** EXERCISE REQUIREMENTS **
Each line of the records has to be copied exactly, though the pictures must be left out.

(Collected data)
"""

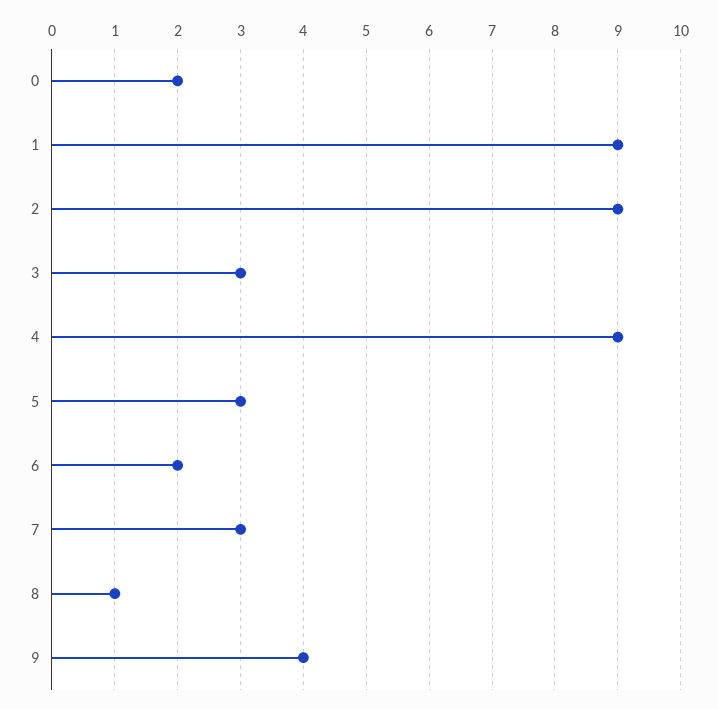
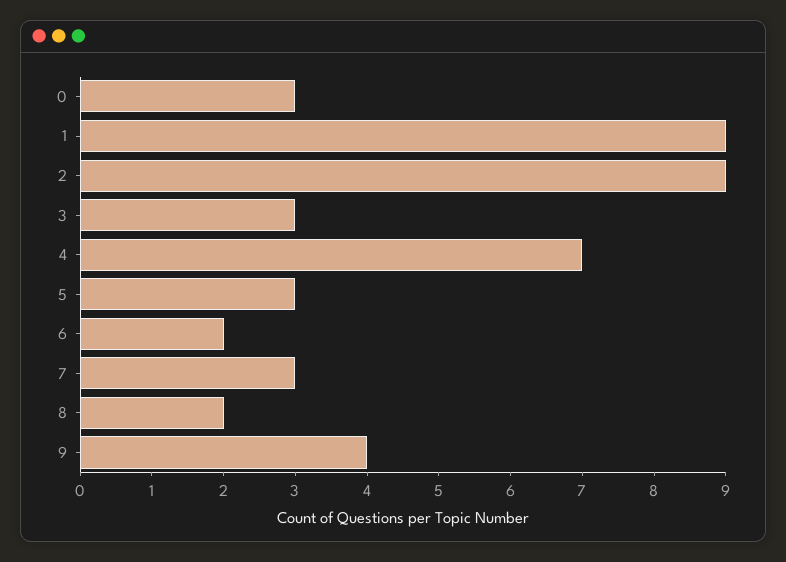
  {
-   "0": 2,
+   "0": 3,
    "1": 9,
    "2": 9,
    "3": 3,
-   "4": 9,
+   "4": 7,
    "5": 3,
    "6": 2,
    "7": 3,
-   "8": 1,
+   "8": 2,
    "9": 4
  }

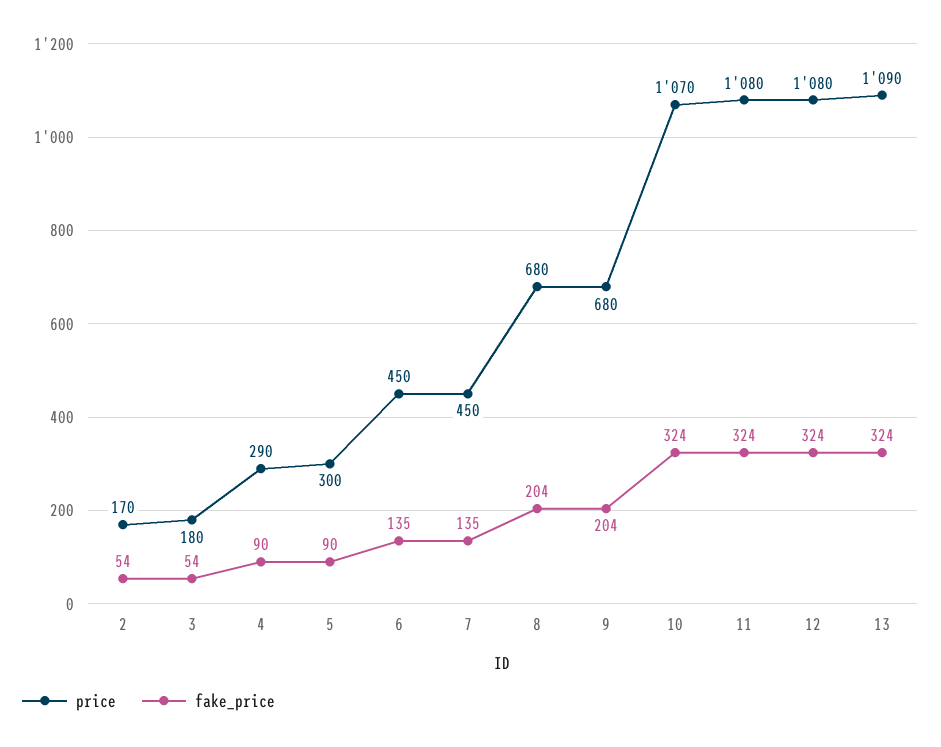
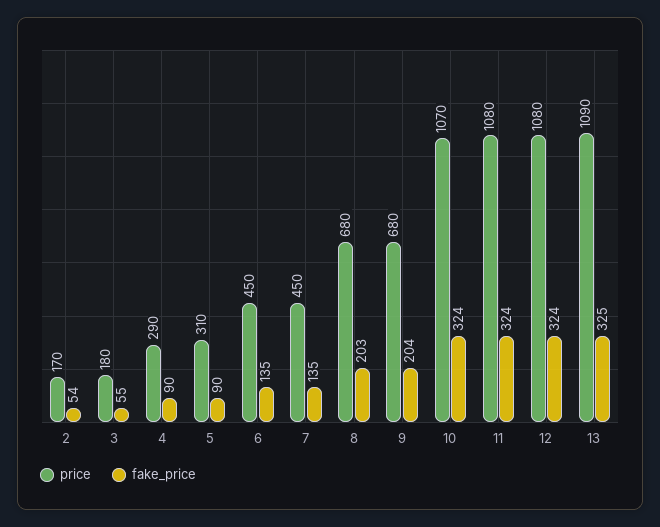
  {
    "price": {
      "2": 170,
      "3": 180,
      "4": 290,
-     "5": 300,
+     "5": 310,
      "6": 450,
      "7": 450,
      "8": 680,
      "9": 680,
      "10": 1070,
      "11": 1080,
      "12": 1080,
      "13": 1090
    },
    "fake_price": {
      "2": 54,
-     "3": 54,
+     "3": 55,
      "4": 90,
      "5": 90,
      "6": 135,
      "7": 135,
-     "8": 204,
+     "8": 203,
      "9": 204,
      "10": 324,
      "11": 324,
      "12": 324,
-     "13": 324
+     "13": 325
    }
  }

"""

** RESULT BELOW **
  {
-   "0": 2,
+   "0": 3,
    "1": 9,
    "2": 9,
    "3": 3,
-   "4": 9,
+   "4": 7,
    "5": 3,
    "6": 2,
    "7": 3,
-   "8": 1,
+   "8": 2,
    "9": 4
  }

  {
    "price": {
      "2": 170,
      "3": 180,
      "4": 290,
-     "5": 300,
+     "5": 310,
      "6": 450,
      "7": 450,
      "8": 680,
      "9": 680,
      "10": 1070,
      "11": 1080,
      "12": 1080,
      "13": 1090
    },
    "fake_price": {
      "2": 54,
-     "3": 54,
+     "3": 55,
      "4": 90,
      "5": 90,
      "6": 135,
      "7": 135,
-     "8": 204,
+     "8": 203,
      "9": 204,
      "10": 324,
      "11": 324,
      "12": 324,
-     "13": 324
+     "13": 325
    }
  }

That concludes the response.